Tutorial 01 - read() and ReadConfig#

Step 0: Setup the project and prepare the data#

[1]:
import pydpeet as eet

The raw data used in this example is saved under the following path:

[2]:
from pathlib import Path

data_folder_path = Path.cwd().parent.parent / "res" / "raw_data_from_cyclers"

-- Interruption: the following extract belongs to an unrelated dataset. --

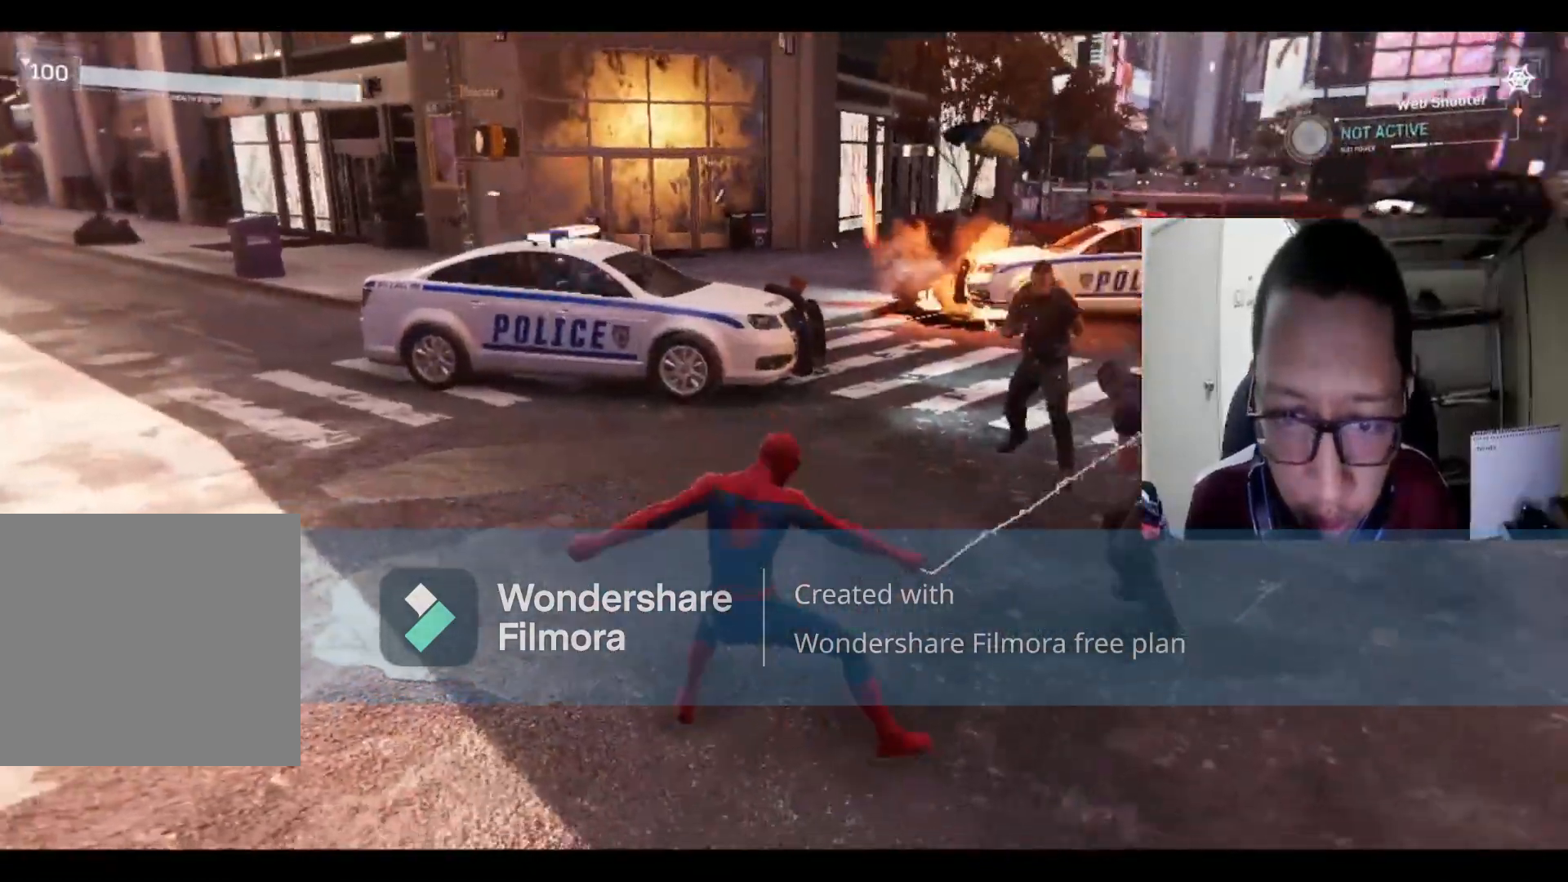
{"buttons": [], "left_stick": "down", "right_stick": "center", "events": [[67, "B", "up"], [201, "B", "down"], [367, "B", "up"], [501, "left_stick", "down"]]}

The raw example data used in this example looks like this:

[3]:
from IPython.display import display
from pandas import read_excel

sheets = read_excel(data_folder_path / "Cal_Ageing_Checkup1.xlsx", sheet_name=None, engine="calamine")
[4]:
sheet_names = list(sheets.keys())

for sheet_name in sheet_names[3:5]:
    print(f"\nSheet: {sheet_name}")
    display(sheets[sheet_name].head(6))

# Show remaining sheet names
print("\n... more sheets:")
print(", ".join(sheet_names[:3] + sheet_names[5:]))

Sheet: step
Cycle Index Step Index Step Number Step Type Step Time Oneset Date End Date Capacity(Ah) Energy(Wh) Oneset Volt.(V) End Voltage(V)
0 1 1 1 CCCV Chg 03:12:01.900 2024-02-01 10:09:04 2024-02-01 13:21:06 3.9174 15.3228 3.5269 4.2003
1 1 2 2 Rest 00:01:00.000 2024-02-01 13:21:06 2024-02-01 13:22:06 0.0000 0.0000 4.1990 4.1978
2 1 3 3 CCCV DChg 05:05:28.900 2024-02-01 13:22:06 2024-02-01 18:27:34 4.7768 17.6422 4.1754 2.5001
3 1 4 4 Rest 00:01:00.000 2024-02-01 18:27:34 2024-02-01 18:28:34 0.0000 0.0000 2.5018 2.5184
4 1 5 5 CCCV Chg 03:47:03.700 2024-02-01 18:28:34 2024-02-01 22:15:38 4.7811 18.2612 2.5634 4.2003
5 1 6 6 Rest 00:15:00.000 2024-02-01 22:15:38 2024-02-01 22:30:38 0.0000 0.0000 4.1990 4.1932

Sheet: record
DataPoint Step Type Time Total Time Current(A) Voltage(V) Capacity(Ah) Energy(Wh) Date Power(W)
0 1 CCCV Chg 00:00:00.000 00:00:00.000 1.4378 3.5269 0.0000 0.0000 2024-02-01 10:09:04 5.0709
1 2 CCCV Chg 00:00:01.000 00:00:01.000 1.4398 3.5287 0.0004 0.0014 2024-02-01 10:09:05 5.0804
2 3 CCCV Chg 00:00:02.000 00:00:02.000 1.4400 3.5298 0.0008 0.0028 2024-02-01 10:09:06 5.0828
3 4 CCCV Chg 00:00:03.000 00:00:03.000 1.4400 3.5307 0.0012 0.0042 2024-02-01 10:09:07 5.0842
4 5 CCCV Chg 00:00:04.000 00:00:04.000 1.4401 3.5315 0.0016 0.0056 2024-02-01 10:09:08 5.0856
5 6 CCCV Chg 00:00:05.000 00:00:05.000 1.4401 3.5323 0.0020 0.0071 2024-02-01 10:09:09 5.0869

... more sheets:
unit, test, cycle, log, idle, auxVol, auxTemp

We will use “ERROR” as the logging style for better readability of the notebook

[5]:
eet.set_logging_style("ERROR")

Step 1: Read the data and convert it into the standardized format#

Hint: You can type in “eet.ReadConfig.” to see all availiable Reader Configurations in most IDEs

[6]:
config = eet.ReadConfig.Neware_8_0_0_516
[7]:
standardized_data = eet.read(input_path=str(data_folder_path / "Cal_Ageing_Checkup1.xlsx"), config=config)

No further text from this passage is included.